TASK ITEM: Continue the discussion of thoracic ultrasound in patients with malignant disease, starting after its final sentence.

In this study, the vast majority of TUS examinations were performed due to underlying malignancy. Primary or secondary lung cancer can present with pleural effusion, pulmonary edema, post-obstructive pneumonia or ascites, which can be assessed and managed successfully by the clinician with point-of-care ultrasound [43]. In a cross-sectional study of 53 patients with confirmed bronchogenic carcinoma, thoracic ultrasound had a significant complementary role to computed tomography in the diagnosis and staging of this type of cancer, especially if peripherally located [18]. In a recent meta-analysis, although TUS was not useful as a ruling-out test for malignant pleural effusion, the identification of pleural nodularity could motivate further investigation if there is a strong suspicion it is present [44]. In this study, a large number of patients with malignancy were evaluated and TUS was used to guide invasive procedures. Primary or secondary malignant disease was associated with significant bilateral asymmetrical pleural effusions. The main finding of this study was the paradoxical movement of the diaphragm due to large malignant effusion. Indeed, almost in 58% (168/293) of examinations, diaphragmatic inversion or paradoxical movement of the hemi-diaphragm was detected during inspiration, and full recovery was observed after pleural fluid evacuation. Although diaphragmatic paradoxical movement has already been reported [13, 45], this study is the first to describe this reversible phenomenon in a considerable number of malignant effusions.

[Stored data]
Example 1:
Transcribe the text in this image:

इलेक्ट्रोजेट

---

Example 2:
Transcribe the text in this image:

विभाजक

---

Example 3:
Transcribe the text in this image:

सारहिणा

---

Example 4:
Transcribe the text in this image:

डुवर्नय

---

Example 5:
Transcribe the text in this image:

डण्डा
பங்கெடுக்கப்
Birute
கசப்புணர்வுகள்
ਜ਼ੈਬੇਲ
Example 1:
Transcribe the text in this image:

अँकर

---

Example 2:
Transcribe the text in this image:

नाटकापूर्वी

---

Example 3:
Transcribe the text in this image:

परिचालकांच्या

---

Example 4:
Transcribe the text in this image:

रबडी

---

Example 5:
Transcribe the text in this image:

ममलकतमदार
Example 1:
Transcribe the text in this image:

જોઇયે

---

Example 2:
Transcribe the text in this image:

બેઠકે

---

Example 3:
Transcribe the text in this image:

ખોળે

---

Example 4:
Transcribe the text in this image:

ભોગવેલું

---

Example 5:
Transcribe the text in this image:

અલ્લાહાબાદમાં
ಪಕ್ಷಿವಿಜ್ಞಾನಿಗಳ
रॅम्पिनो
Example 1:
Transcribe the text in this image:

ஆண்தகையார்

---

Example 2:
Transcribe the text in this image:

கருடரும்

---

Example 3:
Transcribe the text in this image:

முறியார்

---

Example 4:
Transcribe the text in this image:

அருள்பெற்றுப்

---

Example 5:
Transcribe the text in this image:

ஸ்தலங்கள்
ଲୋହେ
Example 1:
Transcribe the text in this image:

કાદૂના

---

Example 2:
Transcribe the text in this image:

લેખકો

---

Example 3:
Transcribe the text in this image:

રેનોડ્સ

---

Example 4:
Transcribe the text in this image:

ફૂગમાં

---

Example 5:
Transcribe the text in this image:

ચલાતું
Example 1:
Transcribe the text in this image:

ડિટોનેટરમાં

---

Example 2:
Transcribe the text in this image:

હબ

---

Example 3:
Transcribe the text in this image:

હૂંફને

WRITTEN RESPONSE:
Additionally, we performed 42 TUS studies in the context of pregnancy (pregnancy, post-partum, ovarian hyperstimulation syndrome), thus avoiding exposure to radiation in this vulnerable group of patients. TUS patterns have already been described in healthy parturients [46], in women during labor [47] as well as in pregnant women with preeclampsia [48]. Lung ultrasound has been proved to be a valuable tool in identifying excess lung water in severe preeclamptic patients [49] and predicting interstitial syndrome and hemodynamic profile in this group [50].

The present study is the first to describe the ultrasonographic findings and clinical course in a diverse group of ambulatory patients presenting to the lung ultrasound department for a variety of reasons, e.g., due to an underlying clinical condition, or an unexplained clinical picture or imaging tests. The strengths of this study are the large number of participants, the application of TUS as a single diagnostic method in most cases, and the use of TUS as a decision making and monitoring tool. Limitations include the retrospective design of the study, single-center conduction, the inevitable existence of (limited) missing data, and the fact TUS findings were not confirmed by computed tomography, which is regarded as the gold standard technique. However, a previous study from the same center has proved the high diagnostic performance of TUS and its applicability as alternative to CT.